What are the Best Exercises to Tone Thighs?

The best exercises to tone thighs are the ones that work the inner and outer upper leg muscles. If an exercise can be felt in these muscles, it’s likely to have a toning effect on the thighs. When doing exercises to tone thighs, patience is needed, as it may take a month or more of daily effort to notice more toned upper legs. There are all types of exercise options for thigh toning, from walking and running to cycling and leg lifts.

A classic thigh toner exercise is for a person to lay on his or her side on a mat or firm surface. One arm should have the elbow touching the ground with the hand propping up the head. The body should remain straight while the top leg is swung over so that the knee is up and the foot is comfortably flat on the floor. To create the thigh toning movement, the exerciser moves the lower leg up and down slowly while the other one remains still. The same number of leg lift exercises to tone thighs should be repeated by reversing the movements on the other side of the body.

The lunge is another classic exercise known for toning thighs. The exerciser stands straight with the hands by the sides and the feet together. Keeping one leg and foot forward, the exerciser turns at the waist and bends the other leg at the knee at a side angle in a lunging, downward stepping motion.

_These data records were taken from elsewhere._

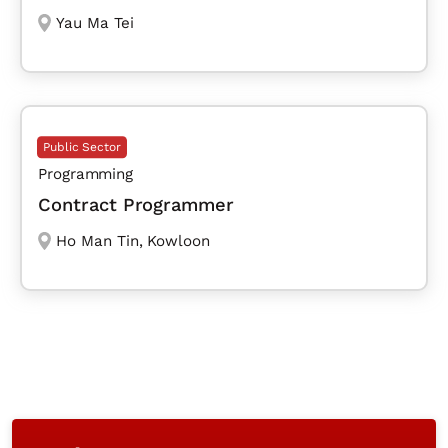
Yau Ma Tei
Public Sector
Programming
Contract Programmer
Ho Man Tin
,
Kowloon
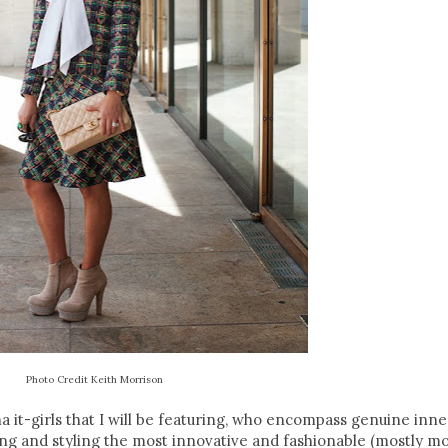
Photo Credit Keith Morrison
isha it-girls that I will be featuring, who encompass genuine inn
ing and styling the most innovative and fashionable (mostly m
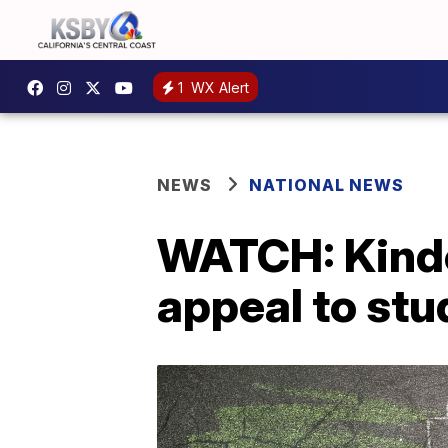
1
WX Alert
NEWS
NATIONAL NEWS
WATCH: Kinde
appeal to stud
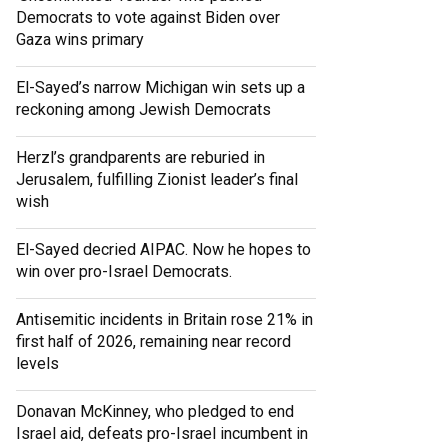
Democrats to vote against Biden over
Gaza wins primary
El-Sayed’s narrow Michigan win sets up a
reckoning among Jewish Democrats
Herzl’s grandparents are reburied in
Jerusalem, fulfilling Zionist leader’s final
wish
El-Sayed decried AIPAC. Now he hopes to
win over pro-Israel Democrats.
Antisemitic incidents in Britain rose 21% in
first half of 2026, remaining near record
levels
Donavan McKinney, who pledged to end
Israel aid, defeats pro-Israel incumbent in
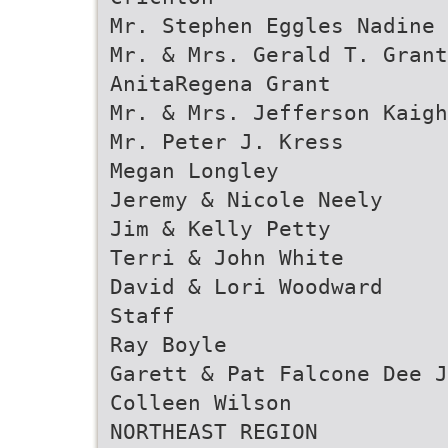
Mr. Stephen Eggles Nadine 
Mr. & Mrs. Gerald T. Gran
AnitaRegena Grant
Mr. & Mrs. Jefferson Kaigh
Mr. Peter J. Kress
Megan Longley
Jeremy & Nicole Neely
Jim & Kelly Petty
Terri & John White
David & Lori Woodward
Staff
Ray Boyle
Garett & Pat Falcone Dee J
Colleen Wilson
NORTHEAST REGION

Lunges should be repeated on the other side, with the alternating sets done about 10 times on each side every day. A gradual increase to 20 completed lunge sets three times daily can be one of the most effective exercises to tone thighs. Each lunge should be held slightly to feel the stretch on the inner thigh.

Riding a regular or stationary bike is one of the best exercises to tone thighs. The repeated leg movements on the pedals give both the inner and outer thigh muscles a workout that can help firm them for a smoother look. Walking or cycling uphill can be super-toning on thighs. To tone thighs and burn fat, stair climbing up and down a staircase or using repeated stepping motions on one step is considered a good method.

A good mat exercise that can help create toned thighs is simple to do. The exerciser lays face up on a mat with the knees bent and the feet together. The legs should be moved outward to the sides at the knees slowly before being brought back up. A pull can be felt through the inner thighs. If the movements are done each day slowly and effectively with gradual increases added, it’s possible to see firmer thighs within a month or two.